Space curves so greatly due to the strong gravitational pull of a group of far-off galaxies that light from them comes to us from many different angles. The same exploding star could be seen by University of Copenhagen astronomers in three separate locations in the heavens thanks to the “gravitational lensing” effect.
By 2037, a fourth sighting of the same explosion is expected, according to their predictions. The study, which was just published in the journal Nature Astronomy, offers a rare chance to investigate both the supernova itself and the universe’s expansion.
One of the most intriguing features of Einstein’s famous theory of relativity is that gravity is now referred to as a “curvature” of space rather than a force. Heavy objects can bend space, which can affect not just how planets circle stars but also how light beams travel across it.
Galaxy clusters, the heaviest formations in the cosmos, can bend light from distant galaxies behind them so much that they appear to be in an entirely different location than they actually are. Galaxy clusters are made up of hundreds or thousands of galaxies.
But that’s not all; using a large telescope, we can get lucky and see the same galaxy twice or more in various locations in the sky. Light can travel along a number of pathways around a galaxy cluster.
Supernova déjà-vu
It takes longer to travel some routes around a galaxy cluster because they are longer. Another astounding result of relativity is that gravity gets stronger the slower the path is traveled. This delays the time it takes for light to reach us, changing the types of images we may perceive.
Understanding the structure of the universe is going to be a top priority for the main earth-based observatories and international space organizations over the next decade.Studies planned for the future will cover much of the sky and are expected to reveal dozens or even hundreds of rare gravitational lenses with supernovae like SN Requiem.
Gabriel Brammer
The Cosmic Dawn Center, a basic research facility run by the Niels Bohr Institute at the University of Copenhagen and DTU Space at the Technical University of Denmark along with their international partners, has made it possible for a team of astronomers to observe a single galaxy in at least four different locations in the sky.
The observations were made using the infrared wavelength range of the Hubble Space Telescope.
Researchers used Hubble data analysis to identify three brilliant light sources in a background galaxy that were seen in images from 2016 but vanished when Hubble returned to the region in 2019. These three sources turned out to be various pictures of a single star whose existence was cut short by a supernova explosion.
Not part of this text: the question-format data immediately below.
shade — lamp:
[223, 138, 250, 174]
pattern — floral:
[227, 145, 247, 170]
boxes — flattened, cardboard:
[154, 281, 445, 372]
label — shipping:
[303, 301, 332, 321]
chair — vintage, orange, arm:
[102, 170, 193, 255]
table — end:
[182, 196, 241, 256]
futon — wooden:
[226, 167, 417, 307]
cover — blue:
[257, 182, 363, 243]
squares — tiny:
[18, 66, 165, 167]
“A single star exploded 10 billion years ago, long before our own sun was formed. The flash of light from that explosion has just reached us,” explains Associate Professor Gabriel Brammer of the Cosmic Dawn Center, who led the study with Professor Steven Rodney of the University of South Carolina.
Three of the four “mirrored images” of the galaxy contain the supernova, also known as “SN-Requiem.” The development of the explosive supernova is seen differently in each photograph.
It hasn’t yet exploded in the last two pictures. However, it is feasible to determine how “delayed” these images are by looking at how galaxies are dispersed inside the galaxy cluster and how these images are deformed by curved space.
This has allowed astronomers to make a remarkable prediction:
“The fourth image of the galaxy is roughly 21 years behind, which should allow us to see the supernova explode one more time, sometime around 2037,” explains Gabriel Brammer.
Can teach us more about the universe
If the SN-Requiem explosion occurs once more in 2037, it will not only corroborate our understanding of gravity but also provide insight into another cosmic conundrum that has just come to light: the expansion of our universe.
We can measure the rate of expansion using a variety of techniques, and we are aware that the universe is expanding. Even when measurement errors are taken into account, the various measuring techniques do not all yield the same results, which is the issue.
Could our observational techniques be flawed, or more interestingly will we need to revise our understandings of fundamental physics and cosmology?
“Understanding the structure of the universe is going to be a top priority for the main earth-based observatories and international space organizations over the next decade.Studies planned for the future will cover much of the sky and are expected to reveal dozens or even hundreds of rare gravitational lenses with supernovae like SN Requiem,” Brammer elaborates:
“Accurate measurements of delays from such sources provide unique and reliable determinations of cosmic expansion and can even help reveal the properties of dark matter and dark energy.”
We can only observe 5% of the enigmatic matter that is thought to make up 95% of our universe, known as dark matter and dark energy. The perspectives of gravitational lenses are promising!